Che cosa diceva la Baronessa di Ferro? Che l’accumulazione della ricchezza è un processo eticamente neutro. E vero che la ricchezza comporta tentazioni. Ma altrettanto fa la povertà, concludeva colei che ha rimesso in piedi la Gran Bretagna. E Churchill? Lui diceva che il vizio del capitalismo è la divisione ineguale di talenti e ricchezze. Ma la caratteristica per antonomasia del socialismo è l’eguale divisione della miseria. Mi si obietterà che naturalmente siamo in Italia, e che quelle taglienti verità non sono mai state condivise se non da sparute minoranze.

Mi è tornato in mente ieri, a proposito di due editoriali del Corriere della sera e della Stampa. Evidentemente concepiti a supporto del fatto che ieri si teneva per la campagna elettorale la conferenza operaia del Pd, a Brescia, con intervento di Walter Veltroni che per l’occasione incontrava i segretari di Cgil, Cisl e Uil. Il leader del Pd ha annunciato come pronto il disegno di legge da adottare nel primo Consiglio dei ministri dopo l’eventuale sua vittoria, per l’introdu zione del cosiddetto «compenso minimo legale». Su LiberoMercato abbiamo già dedicato due pagine a spiegare come tale proposta sia confusa e pericolosa.

Non risponde a nessuno dei profili noti nella letteratura e nella prassi concreta dei diversi regimi di Welfare: non è il salario minimo orario, non è il reddito minimo garantito, non è la Negative Income Tax proposta nel 1962 da Milton Friedman, non è il credito d’imposta sul reddito ai bassi salari che vige negli Usa a livello federale dal 1975. È un pasticcio di cavallo e allodola – direbbe Eugenio Scalfari con un’immagine a lui cara – che si presta a distorcere domanda e offerta di lavoro, e a ulteriori distorsioni sul fronte delle ore lavorate.

LA SBANDATA DEL CORRIERE

Ma lasciamo perdere, non siamo qui a parlare di Veltroni, bensì di come la “grande” informazione copra questi temi. Ieri era l’ottimo Dario Di Vico, a vergare sul Corriere il fondo nel quale veniva presentata una buona tesi, ma con argomenti a mio modesto giudizio assai singolari. La tesi è che la Triplice sindacale ha perso per l’ennesima volta l’occasione di avanzare una proposta seria in materia di propria rappresentanza e modelli contrattuali. Verissimo. Gli argomenti singolari: la Cisl che cercherebbe di giocare di sponda con un nuovo governo di centrodestra contro la Cgil, il fatto che nel frattempo ci si continua a iscrivere al sindacato ma «cresce nel frattempo il consenso verso i partiti moderati», vuoi perché questi hanno una maggiore sensibilità per il Nord – anche se non lo scrive così, Di Vico, parla di «cultura del territorio» per non urtare le sensibilità del Pd – «vuoi per i riflessi di un populismo fai-da-te che accomuna destra protezionista e sinistra radicale».

[Obiettivo dichiarato 1]
Stando al brano fornito, in quale città si teneva la conferenza operaia del Pd?
[Obiettivo dichiarato 2]
Indica se ciascuna affermazione concorda con il brano fornito, rispondendo sì o no e citando alla lettera le parole decisive: (a) la Negative Income Tax fu proposta da Milton Friedman nel 1962; (b) il fondo sul Corriere era stato scritto da Eugenio Scalfari; (c) per Churchill la caratteristica per antonomasia del socialismo è l’eguale divisione della miseria.
[Obiettivo dichiarato 3]
Riproduci senza modifiche il passo del brano fornito che comincia con "Che cosa diceva" e prosegue fino a "da sparute minoranze.".

[Dati memorizzati]
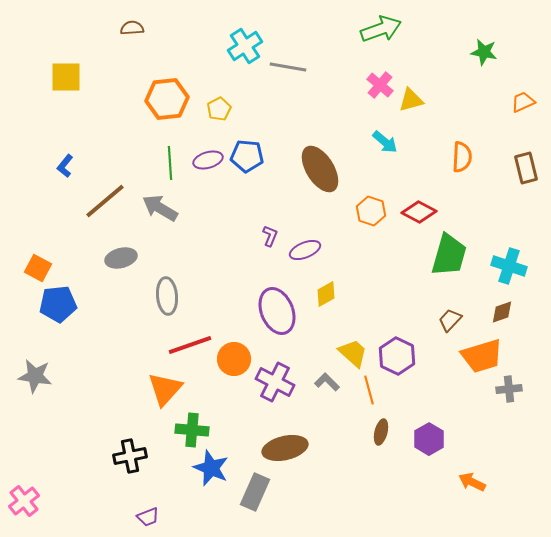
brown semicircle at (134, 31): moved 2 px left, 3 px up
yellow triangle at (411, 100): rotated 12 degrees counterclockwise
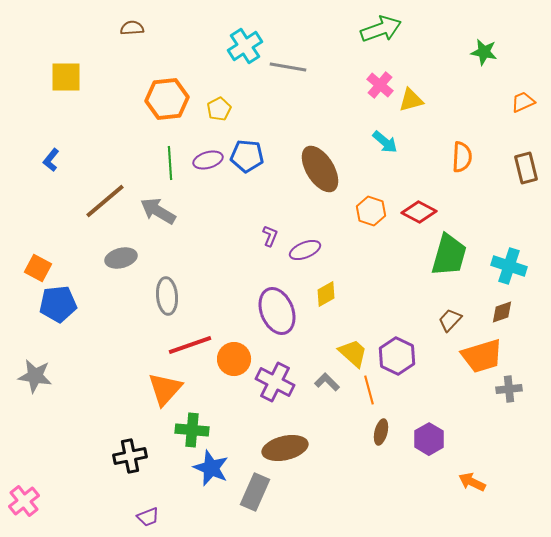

[Risposta 1]
A Brescia.

[Risposta 2]
(a) Sì: «non è la Negative Income Tax proposta nel 1962 da Milton Friedman».
(b) No: «Ieri era l’ottimo Dario Di Vico, a vergare sul Corriere il fondo».
(c) Sì: «Ma la caratteristica per antonomasia del socialismo è l’eguale divisione della miseria».

[Risposta 3]
Che cosa diceva la Baronessa di Ferro? Che l’accumulazione della ricchezza è un processo eticamente neutro. E vero che la ricchezza comporta tentazioni. Ma altrettanto fa la povertà, concludeva colei che ha rimesso in piedi la Gran Bretagna. E Churchill? Lui diceva che il vizio del capitalismo è la divisione ineguale di talenti e ricchezze. Ma la caratteristica per antonomasia del socialismo è l’eguale divisione della miseria. Mi si obietterà che naturalmente siamo in Italia, e che quelle taglienti verità non sono mai state condivise se non da sparute minoranze.